The failure to replicate genetic association findings is most commonly believed to be attributable to insufficient statistical power, population stratification, or various forms of between-study heterogeneity or environmental influences. Here, we illustrate another potential cause for non-replications that has so far not received much attention in the literature. We illustrate that the strength of a genetic effect can vary by age and that this phenomenon can cause “age-varying associations”. As we show by example, if not taken into account during the design and the analysis of the study, age-varying genetic associations can be the reason for non-replication. Using the 100K SNP scan of the Framingham Heart Study (FHS), we identify an age-varying association between a SNP in ROBO1 and obesity. Based on the data from the FHS, we hypothesized that there is an age-gene interaction. This finding was followed-up in eight independent samples comprised of 13,584 individuals. The association replicates in five of the eight studies, showing an age-dependent relationship (one-sided combined p = 3.92x10^-9, combined p-value from pediatric cohorts = 2.21x10-8, combined p-value from adult cohorts = 0.00422). Furthermore, this study illustrates that it will be difficult for cross-sectional study designs to detect age-varying associations.
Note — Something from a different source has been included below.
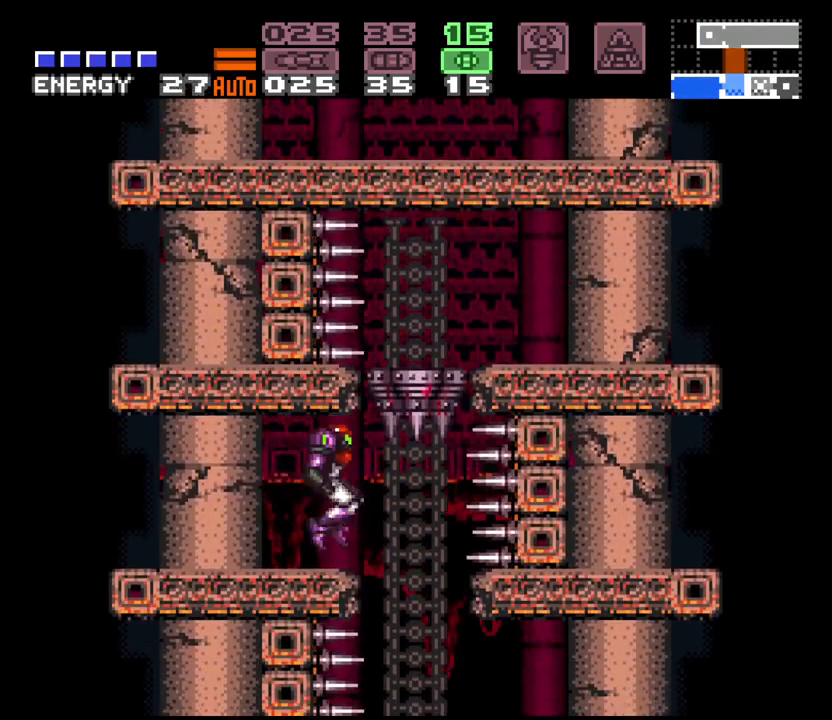
{"dt_ms": 500, "buttons": ["A", "DPAD_RIGHT"], "events": [[417, "DPAD_RIGHT", "down"]]}
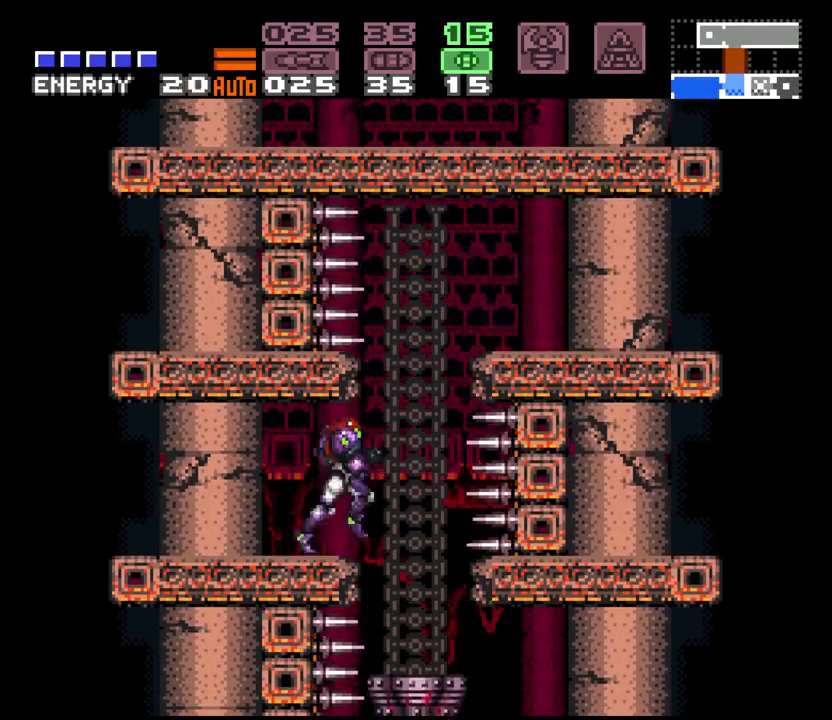
{"dt_ms": 500, "buttons": ["A", "X", "DPAD_UP"], "events": [[83, "B", "down"], [383, "B", "up"], [383, "DPAD_UP", "down"], [433, "DPAD_RIGHT", "up"], [500, "X", "down"]]}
If the specifics of age/time-varying genetic effects are not considered in the selection of both the follow-up samples and in the statistical analysis, important genetic associations may be missed.

About the Presenter

Dr. Lasky Su is an Instructor in Medicine at Brigham and Women's Hospital. She has co-authored a number of publications on genetic association studies primarily focusing on family-based association testing. Dr. Lasky Su has also contributed several novel family-based methods implemented in the PBAT statistical package.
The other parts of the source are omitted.